### Assignment:
Skip the pictures. Give all the data again exactly.

### Listed records:
──────────────────────────────
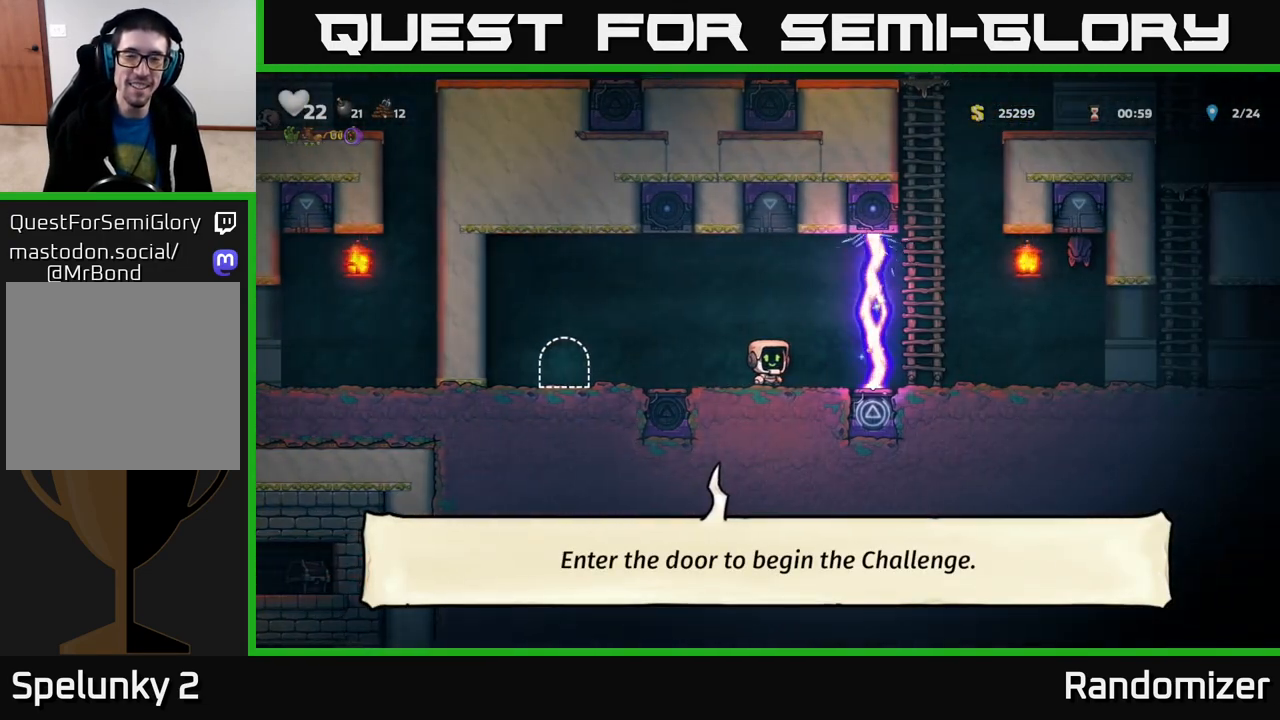
{"buttons": [], "left_stick": "center", "right_stick": "center", "events": []}
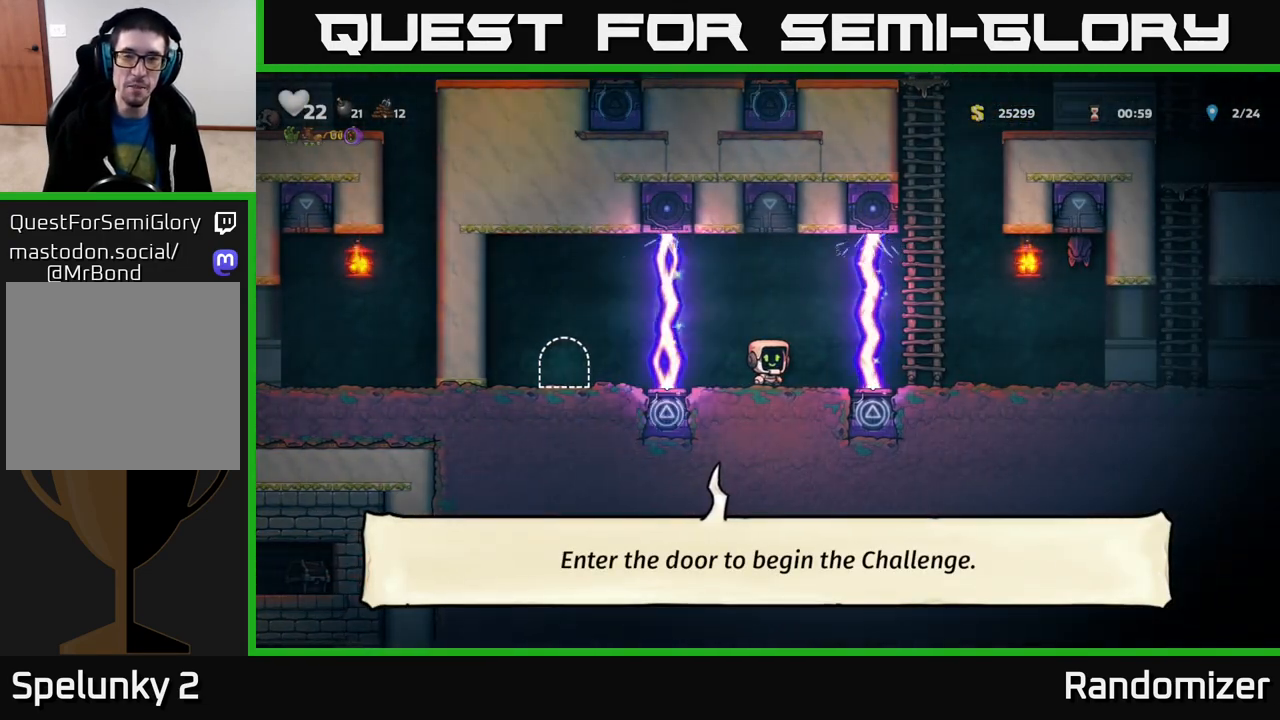
{"buttons": [], "left_stick": "center", "right_stick": "center", "events": []}
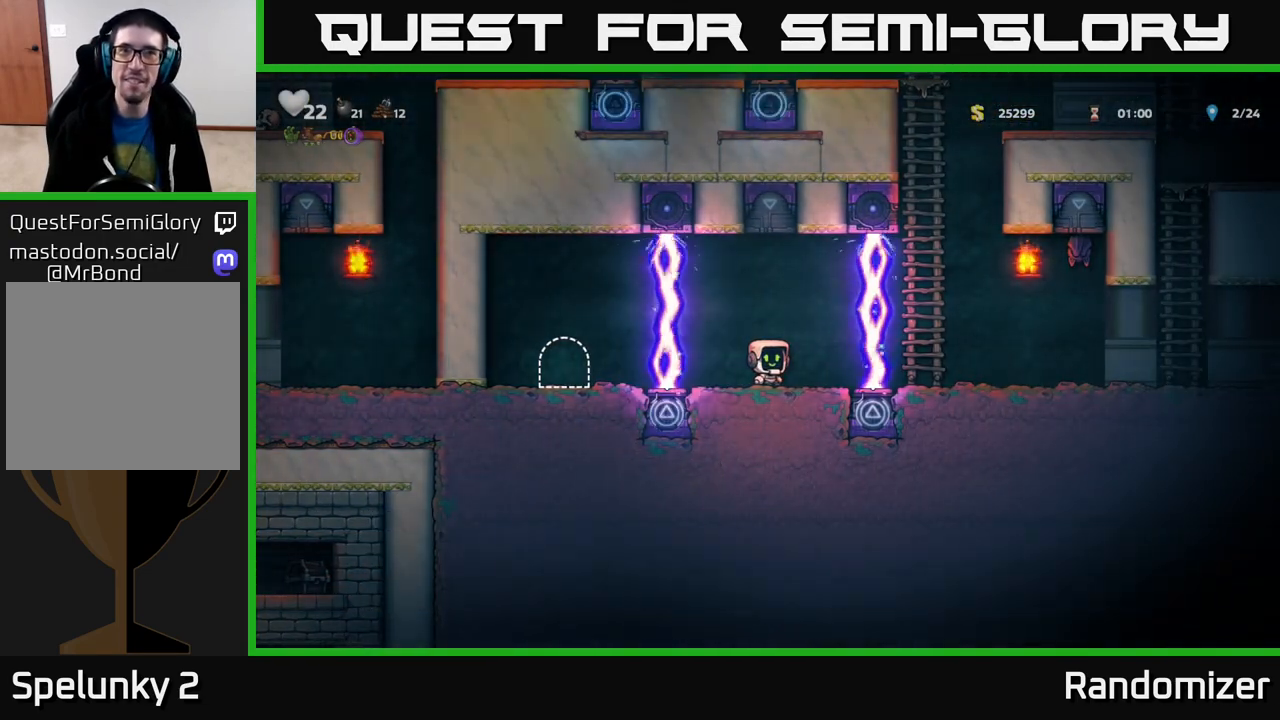
{"buttons": [], "left_stick": "center", "right_stick": "center", "events": []}
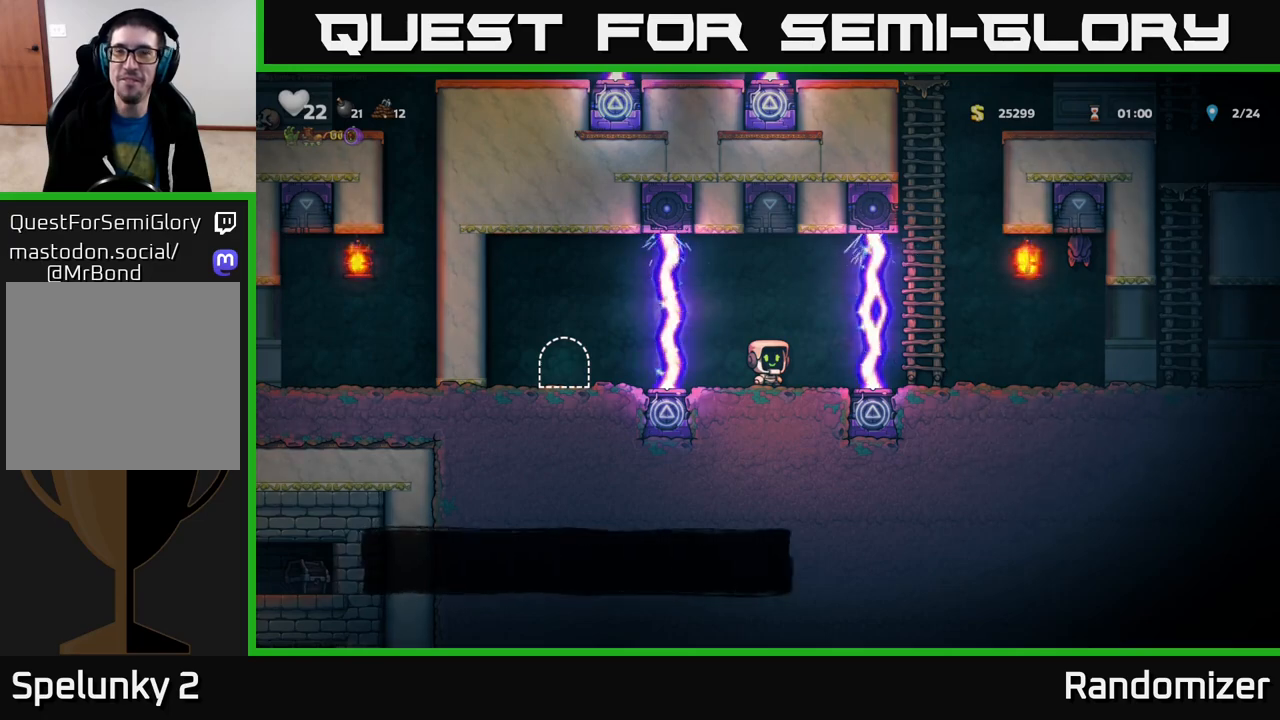
{"buttons": [], "left_stick": "center", "right_stick": "center", "events": []}
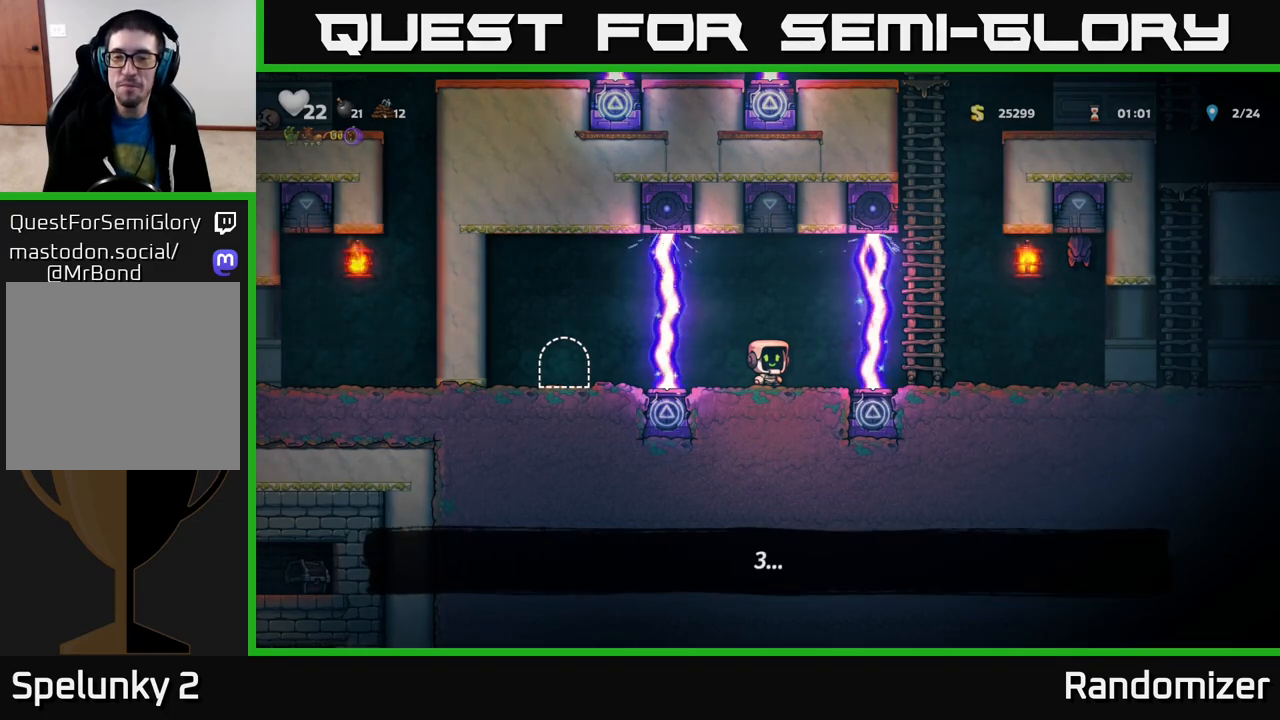
{"buttons": [], "left_stick": "center", "right_stick": "center", "events": []}
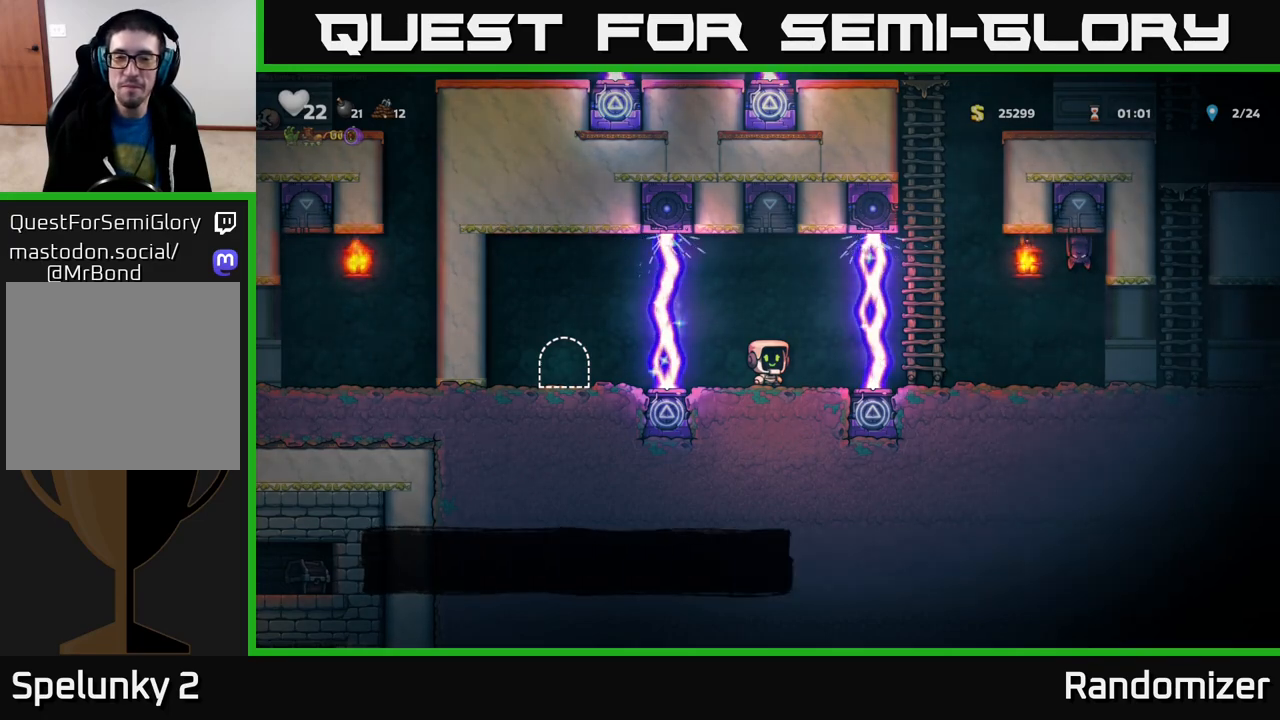
{"buttons": [], "left_stick": "center", "right_stick": "center", "events": []}
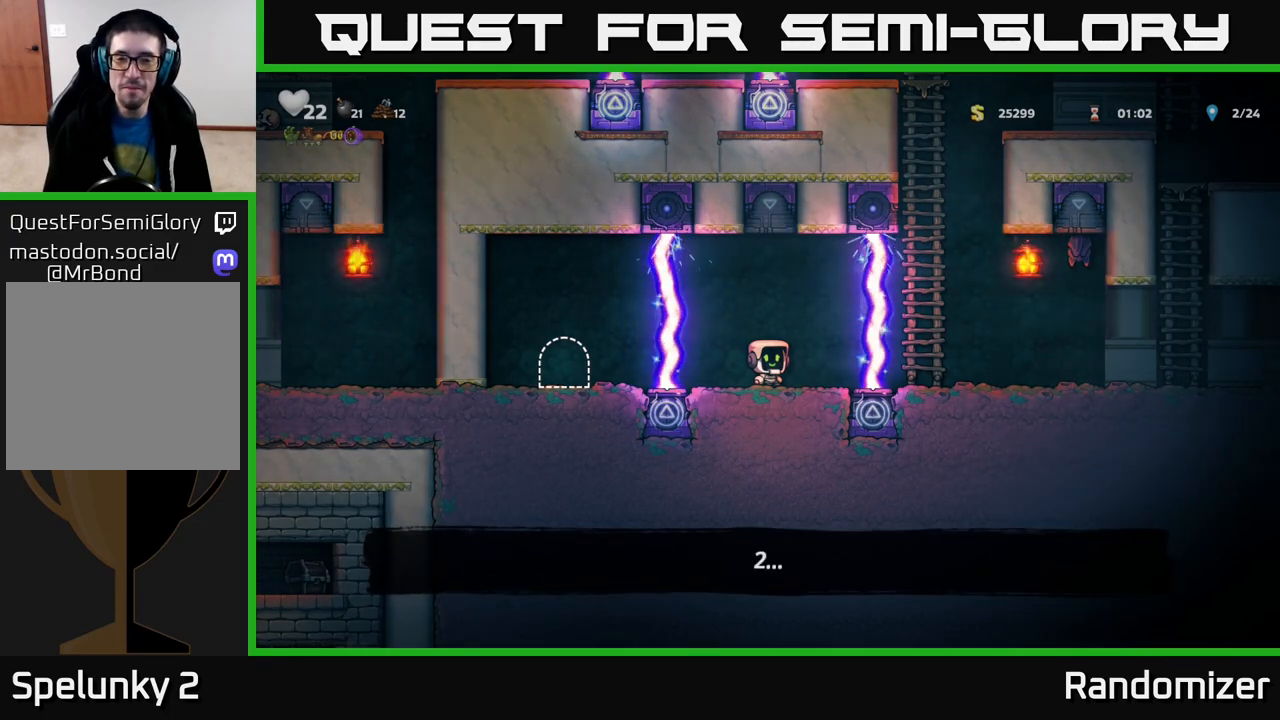
{"buttons": [], "left_stick": "center", "right_stick": "center", "events": []}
──────────────────────────────
### Output below:
{"buttons": [], "left_stick": "center", "right_stick": "center", "events": []}
{"buttons": [], "left_stick": "center", "right_stick": "center", "events": []}
{"buttons": [], "left_stick": "center", "right_stick": "center", "events": []}
{"buttons": [], "left_stick": "center", "right_stick": "center", "events": []}
{"buttons": [], "left_stick": "center", "right_stick": "center", "events": []}
{"buttons": [], "left_stick": "center", "right_stick": "center", "events": []}
{"buttons": [], "left_stick": "center", "right_stick": "center", "events": []}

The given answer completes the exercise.